The key is that each runner is individual. The answer to whether a 12-year-old runner should do a certain mileage is always: “It depends.” The parents’ and coach’s role is to provide a caring context and by all means not to push or pressure–but we needn’t discourage either. Mark Hadley notes, “We say that the reason American runners are behind is that they are 10,000 miles behind the Africans by the time they get to high school. Then you have someone who actually isn’t going to be 10,000 miles behind and we say, ‘Whoa, hold on now…'”

Alana is still an experiment. No one knows if she’ll go on to high school and collegiate success, like Jordan Hasay, or will have leveled off, gotten tired or accomplished her goals by the time she’s 18. For her part, she’s just eager to get to her next run.

 

Not Built In A Day

Key to running more miles is building your totals over time. While Alana Hadley’s current 70 miles per week raises eyebrows, she’s built this gradually over eight years of running, a more sensible progression than most adult runners use.

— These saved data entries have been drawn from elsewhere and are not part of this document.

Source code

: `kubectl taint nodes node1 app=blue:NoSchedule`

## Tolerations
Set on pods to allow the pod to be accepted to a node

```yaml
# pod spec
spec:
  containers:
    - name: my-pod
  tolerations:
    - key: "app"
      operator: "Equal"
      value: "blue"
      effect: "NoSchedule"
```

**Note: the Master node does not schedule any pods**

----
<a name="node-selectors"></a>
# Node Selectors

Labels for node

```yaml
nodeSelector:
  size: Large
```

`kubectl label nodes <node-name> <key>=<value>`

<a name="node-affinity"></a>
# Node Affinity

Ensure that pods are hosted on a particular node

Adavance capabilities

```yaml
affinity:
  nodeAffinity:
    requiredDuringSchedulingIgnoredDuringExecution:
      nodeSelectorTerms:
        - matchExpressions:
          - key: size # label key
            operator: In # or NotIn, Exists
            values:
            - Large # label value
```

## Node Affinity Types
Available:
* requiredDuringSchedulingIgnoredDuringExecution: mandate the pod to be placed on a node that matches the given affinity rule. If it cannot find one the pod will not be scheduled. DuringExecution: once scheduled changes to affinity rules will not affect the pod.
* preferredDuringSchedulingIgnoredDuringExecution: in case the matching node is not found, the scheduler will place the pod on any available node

ALANA HADLEY’S MILEAGE PROGRESSION

AGE RUNNING SESSIONS WEEKLY TOTAL TYPES OF RUNS 5K TIME
6 2-3 times a week 4-6 miles all easy pace 29:13
7 3-4 times a week 5-10 miles all easy pace 25:35
8 4-5 times a week 15-20 miles mostly easy, occasional fartlek 23:53
9 5-6 times a week 20-25 miles occasional fartlek or short tempo 21:07
10 6-7 times a week 30-35 miles introduced long runs 19:17
11 6-7 times a week 35-40 miles good mixture of speed work, tempo runs and long runs 18:12
12 (first half) 7 days per week 42-46 miles good mixture 17:35
12 (second half) 7 days per week 47-52 miles good mixture
13 (first half) 7 days per week 53-58 miles good mixture 17:09
13 (second half) 7 days per week 62-67 miles good mixture
14 (current) 7 days per week 70-75 miles good mixture (hasn’t raced yet)

 

Girls, Weight and Self-Esteem

One exception to the assertion that miles can’t do long-term damage to a child comes when the running is accompanied by inadequate fuel. “Female runners who do not take in enough calories may have an ‘athletic energy deficit,’ which commonly results in stress fractures and can cause long-term health issues,” Marc Bloom writes in Young Runners. These health issues, often lumped into a syndrome called the female triad, can include amenorrhea, anemia, stress fractures and osteoporosis.

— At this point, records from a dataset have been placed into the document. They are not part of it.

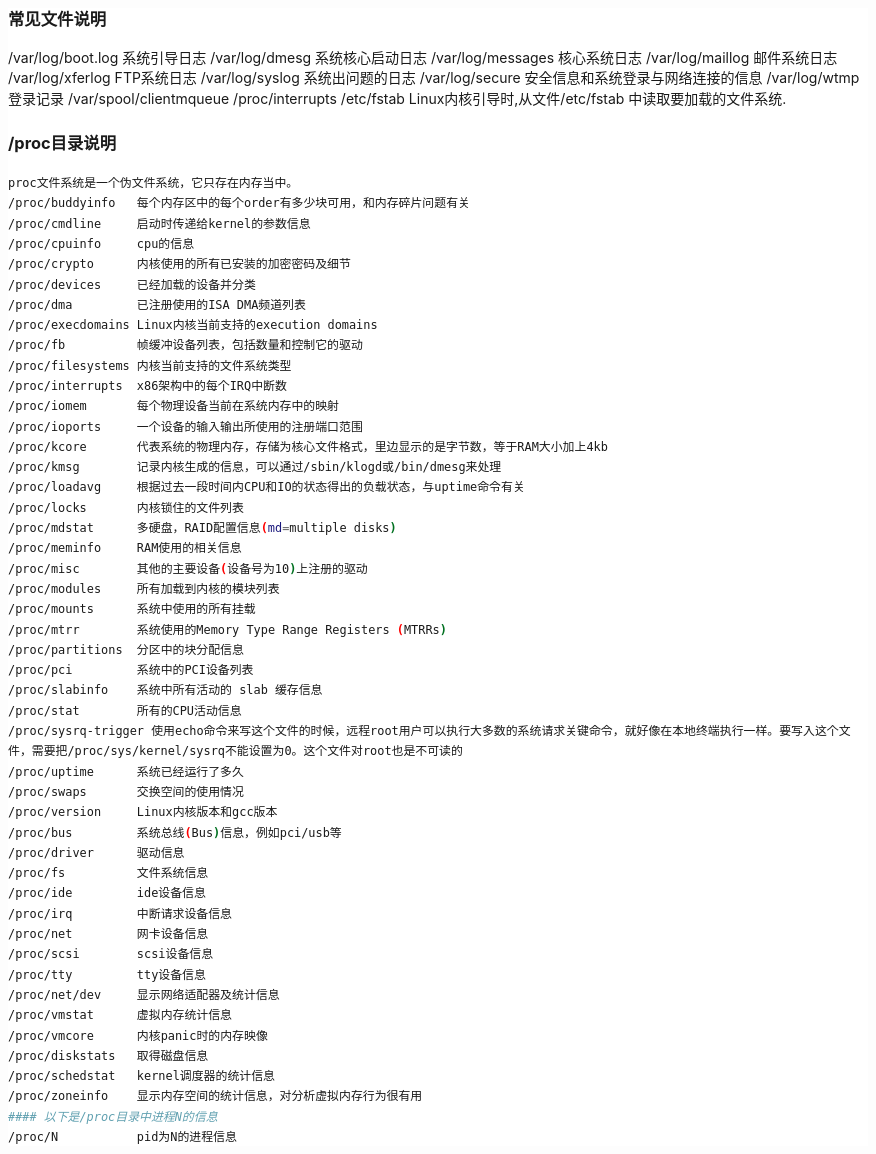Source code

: ### 常见文件说明
/var/log/boot.log 系统引导日志
/var/log/dmesg    系统核心启动日志
/var/log/messages 核心系统日志
/var/log/maillog  邮件系统日志
/var/log/xferlog  FTP系统日志
/var/log/syslog   系统出问题的日志
/var/log/secure   安全信息和系统登录与网络连接的信息
/var/log/wtmp     登录记录
/var/spool/clientmqueue
/proc/interrupts
/etc/fstab        Linux内核引导时,从文件/etc/fstab 中读取要加载的文件系统.
### /proc目录说明
```sh
proc文件系统是一个伪文件系统，它只存在内存当中。
/proc/buddyinfo   每个内存区中的每个order有多少块可用，和内存碎片问题有关
/proc/cmdline     启动时传递给kernel的参数信息
/proc/cpuinfo     cpu的信息
/proc/crypto      内核使用的所有已安装的加密密码及细节
/proc/devices     已经加载的设备并分类
/proc/dma         已注册使用的ISA DMA频道列表
/proc/execdomains Linux内核当前支持的execution domains
/proc/fb          帧缓冲设备列表，包括数量和控制它的驱动
/proc/filesystems 内核当前支持的文件系统类型
/proc/interrupts  x86架构中的每个IRQ中断数
/proc/iomem       每个物理设备当前在系统内存中的映射
/proc/ioports     一个设备的输入输出所使用的注册端口范围
/proc/kcore       代表系统的物理内存，存储为核心文件格式，里边显示的是字节数，等于RAM大小加上4kb
/proc/kmsg        记录内核生成的信息，可以通过/sbin/klogd或/bin/dmesg来处理
/proc/loadavg     根据过去一段时间内CPU和IO的状态得出的负载状态，与uptime命令有关
/proc/locks       内核锁住的文件列表
/proc/mdstat      多硬盘，RAID配置信息(md=multiple disks)
/proc/meminfo     RAM使用的相关信息
/proc/misc        其他的主要设备(设备号为10)上注册的驱动
/proc/modules     所有加载到内核的模块列表
/proc/mounts      系统中使用的所有挂载
/proc/mtrr        系统使用的Memory Type Range Registers (MTRRs)
/proc/partitions  分区中的块分配信息
/proc/pci         系统中的PCI设备列表
/proc/slabinfo    系统中所有活动的 slab 缓存信息
/proc/stat        所有的CPU活动信息
/proc/sysrq-trigger 使用echo命令来写这个文件的时候，远程root用户可以执行大多数的系统请求关键命令，就好像在本地终端执行一样。要写入这个文件，需要把/proc/sys/kernel/sysrq不能设置为0。这个文件对root也是不可读的
/proc/uptime      系统已经运行了多久
/proc/swaps       交换空间的使用情况
/proc/version     Linux内核版本和gcc版本
/proc/bus         系统总线(Bus)信息，例如pci/usb等
/proc/driver      驱动信息
/proc/fs          文件系统信息
/proc/ide         ide设备信息
/proc/irq         中断请求设备信息
/proc/net         网卡设备信息
/proc/scsi        scsi设备信息
/proc/tty         tty设备信息
/proc/net/dev     显示网络适配器及统计信息
/proc/vmstat      虚拟内存统计信息
/proc/vmcore      内核panic时的内存映像
/proc/diskstats   取得磁盘信息
/proc/schedstat   kernel调度器的统计信息
/proc/zoneinfo    显示内存空间的统计信息，对分析虚拟内存行为很有用
#### 以下是/proc目录中进程N的信息
/proc/N           pid为N的进程信息
```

Complicating this syndrome is both the cultural mandate to be thin, and the fact that the onset of puberty results in a weight gain of 10–20 pounds on average and often results in a slower runner. Not only are health issues involved, but this transition can be traumatic for a girl who has built a self-esteem as a runner. Olympian Lorraine Moller says, “It is extremely important that the woman needs to develop along with the athlete. Stages of development can be a crisis. A poor body image can really be imprinted very deeply.”

None of this means girls can’t or shouldn’t run long, but particular care must be given at every stage. Coach Jay Johnson argues, “I think for girls a triad between family, coach and doctor is needed to actively keep the female triad away.”